A Wake County judge has dismissed charges against a husband and wife who were among more than 900 people arrested during the mass protests at the N.C. General Assembly.
A week after District Court Judge Joy Hamilton found a retired factory worker guilty of misdemeanor charges, she dismissed similar charges against 66-year-old Douglas Ryder and 71-year-old Vicki Ryder of Durham on Friday.
Hamilton didn't give a reason for dismissing the charges at Friday's hearing. She dismissed trespassing charges and failure to disperse charges at the close of the state's case. The judge waited until after the defense put on its evidence to dismiss charges accusing the Ryders of violating building rules.
Hamilton was brought out of retirement to handle the massive load of cases.
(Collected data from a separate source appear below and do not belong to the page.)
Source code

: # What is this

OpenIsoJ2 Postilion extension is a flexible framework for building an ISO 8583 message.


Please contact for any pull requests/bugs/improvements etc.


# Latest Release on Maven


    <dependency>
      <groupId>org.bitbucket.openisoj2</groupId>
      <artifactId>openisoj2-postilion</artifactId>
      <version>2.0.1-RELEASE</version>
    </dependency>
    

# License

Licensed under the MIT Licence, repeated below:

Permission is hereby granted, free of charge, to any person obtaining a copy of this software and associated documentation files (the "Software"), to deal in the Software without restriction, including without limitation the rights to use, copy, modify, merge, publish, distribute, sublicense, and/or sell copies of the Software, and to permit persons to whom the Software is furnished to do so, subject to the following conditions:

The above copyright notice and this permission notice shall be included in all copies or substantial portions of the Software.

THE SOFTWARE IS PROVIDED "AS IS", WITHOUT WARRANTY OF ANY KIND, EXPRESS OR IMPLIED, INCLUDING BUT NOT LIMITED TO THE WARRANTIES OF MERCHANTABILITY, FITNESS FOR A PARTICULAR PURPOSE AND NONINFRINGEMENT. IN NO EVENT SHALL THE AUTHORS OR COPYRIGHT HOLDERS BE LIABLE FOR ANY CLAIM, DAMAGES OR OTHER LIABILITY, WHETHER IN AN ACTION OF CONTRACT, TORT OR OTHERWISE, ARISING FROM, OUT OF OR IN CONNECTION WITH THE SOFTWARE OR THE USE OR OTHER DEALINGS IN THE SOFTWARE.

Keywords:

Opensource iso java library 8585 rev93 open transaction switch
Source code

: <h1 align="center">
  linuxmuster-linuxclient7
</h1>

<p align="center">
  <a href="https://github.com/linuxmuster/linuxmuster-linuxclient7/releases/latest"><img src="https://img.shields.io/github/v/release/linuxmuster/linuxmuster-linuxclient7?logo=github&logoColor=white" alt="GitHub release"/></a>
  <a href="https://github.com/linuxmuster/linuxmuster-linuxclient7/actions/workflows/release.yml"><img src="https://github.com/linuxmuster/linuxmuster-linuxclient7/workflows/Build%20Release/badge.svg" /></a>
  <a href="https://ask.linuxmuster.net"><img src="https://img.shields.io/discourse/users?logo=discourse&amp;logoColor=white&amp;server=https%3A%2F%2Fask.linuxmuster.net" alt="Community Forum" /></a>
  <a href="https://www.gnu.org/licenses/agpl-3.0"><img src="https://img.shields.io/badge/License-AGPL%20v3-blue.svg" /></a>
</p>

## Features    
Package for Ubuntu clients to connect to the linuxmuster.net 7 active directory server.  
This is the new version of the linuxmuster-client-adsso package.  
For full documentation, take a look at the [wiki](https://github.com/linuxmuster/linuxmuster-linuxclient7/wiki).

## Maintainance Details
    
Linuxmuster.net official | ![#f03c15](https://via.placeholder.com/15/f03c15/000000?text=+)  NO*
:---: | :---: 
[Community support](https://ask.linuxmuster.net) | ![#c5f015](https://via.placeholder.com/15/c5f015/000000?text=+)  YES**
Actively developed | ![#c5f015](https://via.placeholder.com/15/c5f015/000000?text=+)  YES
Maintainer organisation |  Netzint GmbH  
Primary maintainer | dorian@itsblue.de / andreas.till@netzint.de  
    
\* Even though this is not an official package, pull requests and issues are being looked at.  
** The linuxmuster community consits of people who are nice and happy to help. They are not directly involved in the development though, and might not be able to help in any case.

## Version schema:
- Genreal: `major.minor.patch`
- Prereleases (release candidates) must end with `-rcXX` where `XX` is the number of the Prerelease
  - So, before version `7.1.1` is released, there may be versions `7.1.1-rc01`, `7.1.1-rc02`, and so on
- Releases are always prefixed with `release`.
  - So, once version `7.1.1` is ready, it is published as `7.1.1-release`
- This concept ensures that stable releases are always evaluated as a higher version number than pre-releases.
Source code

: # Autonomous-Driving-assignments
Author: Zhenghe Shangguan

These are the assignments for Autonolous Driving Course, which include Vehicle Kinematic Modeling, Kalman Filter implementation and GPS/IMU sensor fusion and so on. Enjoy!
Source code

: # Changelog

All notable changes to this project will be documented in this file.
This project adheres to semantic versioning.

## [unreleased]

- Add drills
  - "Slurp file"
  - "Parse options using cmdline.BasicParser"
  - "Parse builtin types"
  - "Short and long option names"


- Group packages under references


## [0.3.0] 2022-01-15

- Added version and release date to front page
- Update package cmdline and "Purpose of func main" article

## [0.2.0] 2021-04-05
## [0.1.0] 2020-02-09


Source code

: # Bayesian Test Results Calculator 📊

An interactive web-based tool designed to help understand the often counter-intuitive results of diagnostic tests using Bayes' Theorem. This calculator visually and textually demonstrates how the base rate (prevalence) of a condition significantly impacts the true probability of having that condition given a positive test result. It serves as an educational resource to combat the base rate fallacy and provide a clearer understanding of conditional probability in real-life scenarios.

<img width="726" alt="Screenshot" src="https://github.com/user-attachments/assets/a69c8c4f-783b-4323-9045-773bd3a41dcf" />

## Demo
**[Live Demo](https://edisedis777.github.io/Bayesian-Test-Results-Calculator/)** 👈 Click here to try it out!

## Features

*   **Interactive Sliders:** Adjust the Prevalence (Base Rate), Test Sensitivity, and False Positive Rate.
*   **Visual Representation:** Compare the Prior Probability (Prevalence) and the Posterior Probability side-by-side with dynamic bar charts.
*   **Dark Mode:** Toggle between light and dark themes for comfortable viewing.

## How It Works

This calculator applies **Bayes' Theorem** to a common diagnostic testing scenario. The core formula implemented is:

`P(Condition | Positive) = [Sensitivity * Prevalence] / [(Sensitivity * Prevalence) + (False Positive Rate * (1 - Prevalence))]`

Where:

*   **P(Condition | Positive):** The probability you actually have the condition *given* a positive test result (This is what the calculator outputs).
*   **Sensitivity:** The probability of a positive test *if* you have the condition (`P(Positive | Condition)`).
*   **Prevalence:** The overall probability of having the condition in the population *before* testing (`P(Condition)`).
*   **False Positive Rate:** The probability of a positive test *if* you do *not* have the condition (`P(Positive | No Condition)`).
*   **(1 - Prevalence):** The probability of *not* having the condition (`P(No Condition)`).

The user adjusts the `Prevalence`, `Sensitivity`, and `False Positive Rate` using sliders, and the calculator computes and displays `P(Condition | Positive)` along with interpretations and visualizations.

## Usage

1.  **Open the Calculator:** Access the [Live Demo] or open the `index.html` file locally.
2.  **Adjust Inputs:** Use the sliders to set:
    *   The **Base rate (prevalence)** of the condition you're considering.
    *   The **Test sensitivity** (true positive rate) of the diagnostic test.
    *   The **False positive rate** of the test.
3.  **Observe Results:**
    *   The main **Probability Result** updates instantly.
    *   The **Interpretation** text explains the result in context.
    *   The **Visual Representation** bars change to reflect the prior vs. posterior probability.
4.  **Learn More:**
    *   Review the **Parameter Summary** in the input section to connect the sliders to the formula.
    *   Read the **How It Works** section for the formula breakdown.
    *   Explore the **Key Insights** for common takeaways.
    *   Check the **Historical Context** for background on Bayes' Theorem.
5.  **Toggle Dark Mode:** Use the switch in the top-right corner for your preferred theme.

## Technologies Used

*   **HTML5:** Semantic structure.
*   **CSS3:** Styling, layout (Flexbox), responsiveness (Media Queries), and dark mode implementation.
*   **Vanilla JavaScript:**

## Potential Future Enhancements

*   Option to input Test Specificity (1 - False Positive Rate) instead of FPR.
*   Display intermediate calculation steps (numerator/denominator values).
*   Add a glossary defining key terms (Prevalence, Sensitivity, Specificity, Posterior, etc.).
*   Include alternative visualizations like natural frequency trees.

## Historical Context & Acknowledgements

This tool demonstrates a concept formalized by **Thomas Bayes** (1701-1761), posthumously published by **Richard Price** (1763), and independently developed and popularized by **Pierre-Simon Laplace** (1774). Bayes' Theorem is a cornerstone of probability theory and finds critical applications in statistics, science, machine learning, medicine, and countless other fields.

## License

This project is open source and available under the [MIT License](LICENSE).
The Ryders, who were tried together on Friday, each took the stand and elaborated on why they were part of the demonstration in early May.
Douglass Ryder, a Vietnam veteran who moved to North Carolina almost two years ago with his wife, said he joined the demonstrators May 6 because he was concerned about new policies and laws adopted by the Republican-led General Assembly.
"I went to bring voice to the voiceless," Ryder said, rejecting prosecution assertions that he went inside the Legislative Building on May 6 with the intention of being arrested.
So far, only about two dozen protesters have taken Wake District Attorney Colon Willoughby up on his offer to defer prosecution in exchange for community service. Charges against a journalist swept up in the police dragnet were dismissed.
That leaves more than 900 people with charges still pending, potentially setting the stage for months of trials.
About 30 protesters were in court with the Ryders on Friday awaiting their trials, but because the Ryders' case took all day, those trials were rescheduled for Oct. 28.